Hi Davor,

Thanks a lot for this e-mail.

I would like to emphasize two areas where we have to improve:

1. Apache way and community. We still have to focus and being dedicated on our communities (both user & dev). Helping, encouraging, growing our communities is key for the project. Building bridges between communities is also very important. We have to be more "accessible": sometime simplifying our discussions, showing more interest and open minded in the proposals would help as well. I think we do a good job already: we just have to improve.

2. Execution: a successful project is a project with a regular activity in term of releases, fixes, improvements.
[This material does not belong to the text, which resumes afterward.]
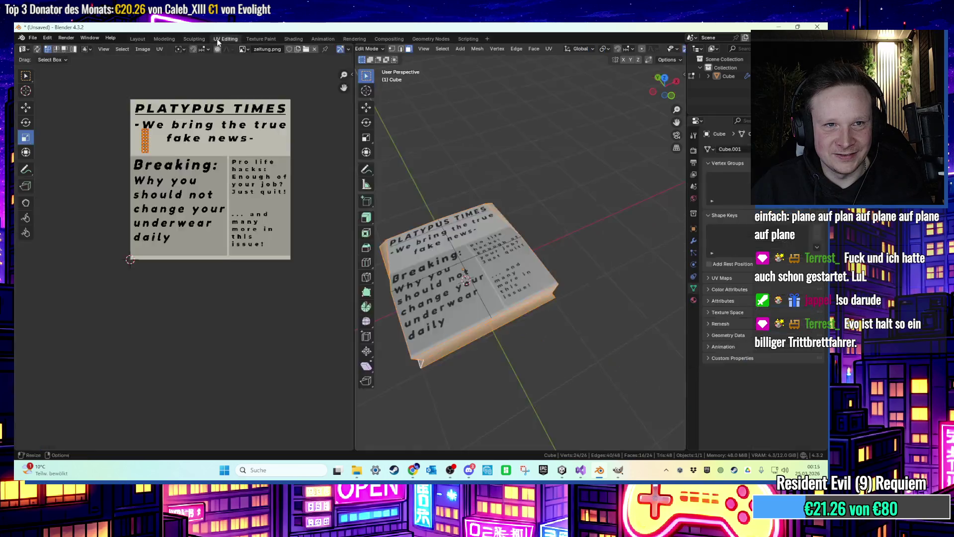
scroll(199, 184, up, 3)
Regarding the PR, I think today we have a PR opened for long. And I think for three reasons:
- some are not ready, not good enough, no question on these ones
- some needs reviewer and speed up: we have to be careful on the open PRs and review asap - some are under review but we have a lot of "ping pong" and long discussion, not always justified. I already said that on the mailing list but, as for other Apache projects, if a PR is basically right (it does what it should) without breaking the build, then it has to be merged fast. If it requires additional changes (tests, polishing, improvements, ...), then it can be addressed in new PRs. As already mentioned in the Beam 2.3.0 thread, we have to adopt a regular schedule for releases. It's a best effort to have a release every 2 months, whatever the release will contain. That's essential to maintain a good activity in the project and for the third party projects using Beam.
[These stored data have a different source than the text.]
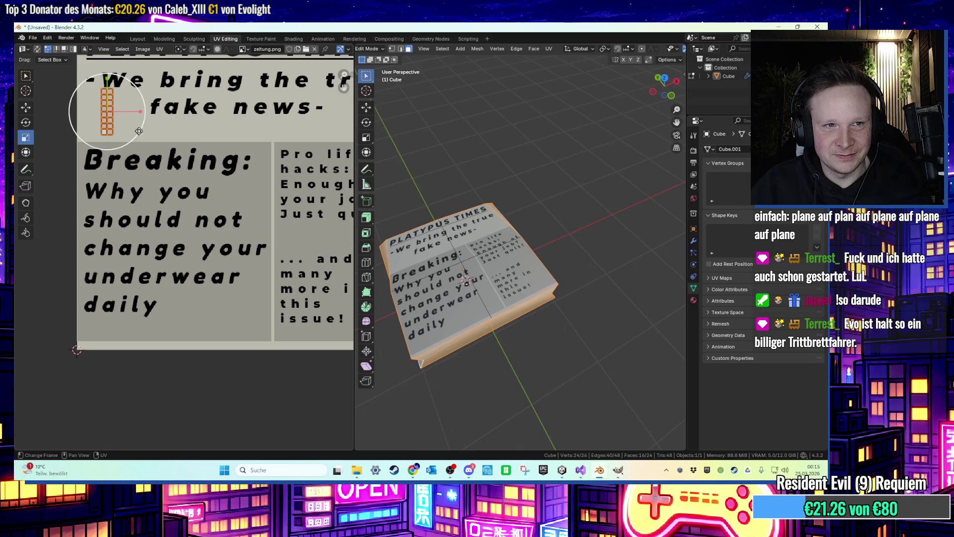
key(g)
key(x)
key(g)
key(y)
click(323, 169)
drag(665, 87, 666, 114)
key(g)
key(x)
click(327, 169)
Again, don't get me wrong: we already do a good job ! It's just area where I think we have to improve.

Anyway, thanks for all the hard work we are doing all together !

Regards
JB

On 13/01/2018 05:12, Davor Bonaci wrote:
Hi everyone --
Apache Beam was established as a top-level project a year ago (on December 21, to be exact). This first anniversary is a great opportunity for us to look back at the past year, celebrate its successes, learn from any mistakes we have made, and plan for the next 1+ years.

I’d like to invite everyone in the community, particularly users and observers on this mailing list, to participate in this discussion. Apache Beam is your project and I, for one, would much appreciate your candid thoughts and comments. Just as some other projects do, I’d like to make this “state of the project” discussion an annual tradition in this community.

In terms of successes, the availability of the first stable release, version 2.0.0, was the biggest and most important milestone last year. Additionally, we have expanded the project’s breadth with new components, including several new runners, SDKs, and DSLs, and interconnected a large number of storage/messaging systems with new Beam IOs. In terms of community growth, crossing 200 lifetime individual contributors and achieving 76 contributors to a single release were other highlights. We have doubled the number of committers, and invited a handful of new PMC members. Thanks to each and every one of you for making all of this possible in our first year.

On the other hand, in such a young project as Beam, there are naturally many areas for improvement. This is the principal purpose of this thread (and any of its forks). To organize the separate discussions, I’d suggest to fork separate threads for different discussion areas:
* Culture and governance (anything related to people and their behavior)
* Community growth (what can we do to further grow a diverse and vibrant community) * Technical execution (anything related to releases, their frequency, website, infrastructure) * Feature roadmap for 2018 (what can we do to make the project more attractive to users, Beam 3.0, etc.).

I know many passionate folks who particularly care about each of these areas, but let me call on some folks from the community to get things started: Ismael for culture, Gris for community, JB for technical execution, and Ben for feature roadmap.

Perhaps we can use this thread to discuss project-wide vision. To seed that discussion, I’d start somewhat provocatively -- we aren’t doing so well on the diversity of users across runners, which is very important to the realization of the project’s vision. Would you agree, and would you be willing to make it the project’s #1 priority for the next 1-2 years?

Thanks -- and please join us in what would hopefully be a productive and informative discussion that shapes the future of this project!